● Exercise requirements:
Among the records below, find each line bearing the word "authentication" and copy it.

● Data section:
============

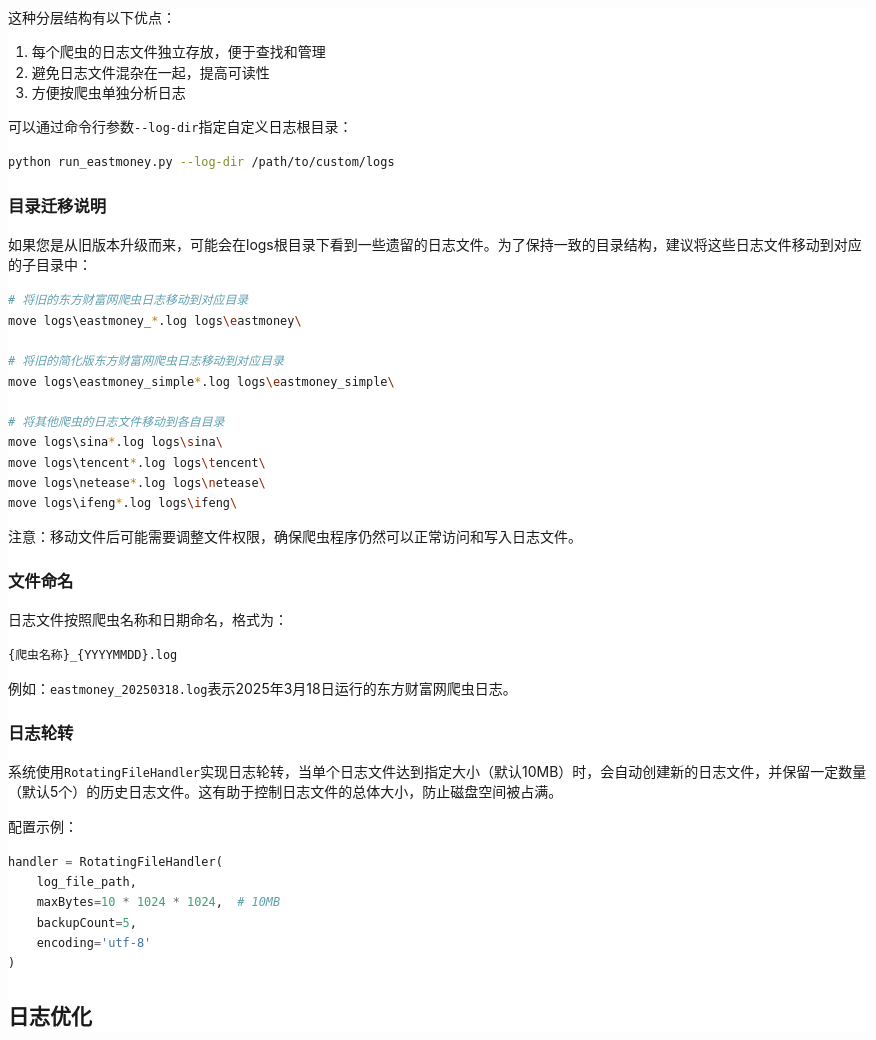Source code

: 这种分层结构有以下优点：
1. 每个爬虫的日志文件独立存放，便于查找和管理
2. 避免日志文件混杂在一起，提高可读性
3. 方便按爬虫单独分析日志

可以通过命令行参数`--log-dir`指定自定义日志根目录：

```bash
python run_eastmoney.py --log-dir /path/to/custom/logs
```

### 目录迁移说明

如果您是从旧版本升级而来，可能会在logs根目录下看到一些遗留的日志文件。为了保持一致的目录结构，建议将这些日志文件移动到对应的子目录中：

```bash
# 将旧的东方财富网爬虫日志移动到对应目录
move logs\eastmoney_*.log logs\eastmoney\

# 将旧的简化版东方财富网爬虫日志移动到对应目录
move logs\eastmoney_simple*.log logs\eastmoney_simple\

# 将其他爬虫的日志文件移动到各自目录
move logs\sina*.log logs\sina\
move logs\tencent*.log logs\tencent\
move logs\netease*.log logs\netease\
move logs\ifeng*.log logs\ifeng\
```

注意：移动文件后可能需要调整文件权限，确保爬虫程序仍然可以正常访问和写入日志文件。

### 文件命名

日志文件按照爬虫名称和日期命名，格式为：

```
{爬虫名称}_{YYYYMMDD}.log
```

例如：`eastmoney_20250318.log`表示2025年3月18日运行的东方财富网爬虫日志。

### 日志轮转

系统使用`RotatingFileHandler`实现日志轮转，当单个日志文件达到指定大小（默认10MB）时，会自动创建新的日志文件，并保留一定数量（默认5个）的历史日志文件。这有助于控制日志文件的总体大小，防止磁盘空间被占满。

配置示例：
```python
handler = RotatingFileHandler(
    log_file_path,
    maxBytes=10 * 1024 * 1024,  # 10MB
    backupCount=5,
    encoding='utf-8'
)
```

## 日志优化
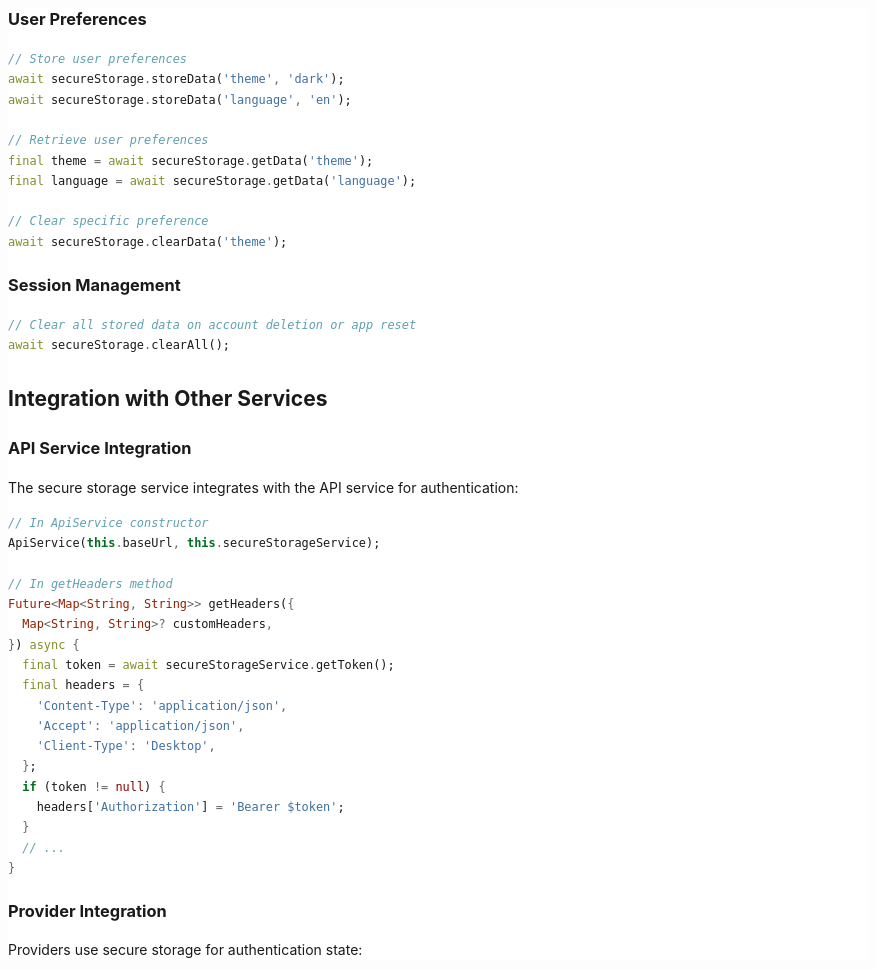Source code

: ### User Preferences

```dart
// Store user preferences
await secureStorage.storeData('theme', 'dark');
await secureStorage.storeData('language', 'en');

// Retrieve user preferences
final theme = await secureStorage.getData('theme');
final language = await secureStorage.getData('language');

// Clear specific preference
await secureStorage.clearData('theme');
```

### Session Management

```dart
// Clear all stored data on account deletion or app reset
await secureStorage.clearAll();
```

## Integration with Other Services

### API Service Integration

The secure storage service integrates with the API service for authentication:

```dart
// In ApiService constructor
ApiService(this.baseUrl, this.secureStorageService);

// In getHeaders method
Future<Map<String, String>> getHeaders({
  Map<String, String>? customHeaders,
}) async {
  final token = await secureStorageService.getToken();
  final headers = {
    'Content-Type': 'application/json',
    'Accept': 'application/json',
    'Client-Type': 'Desktop',
  };
  if (token != null) {
    headers['Authorization'] = 'Bearer $token';
  }
  // ...
}
```

### Provider Integration

Providers use secure storage for authentication state:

============

● Problem solution:
The secure storage service integrates with the API service for authentication:
Providers use secure storage for authentication state:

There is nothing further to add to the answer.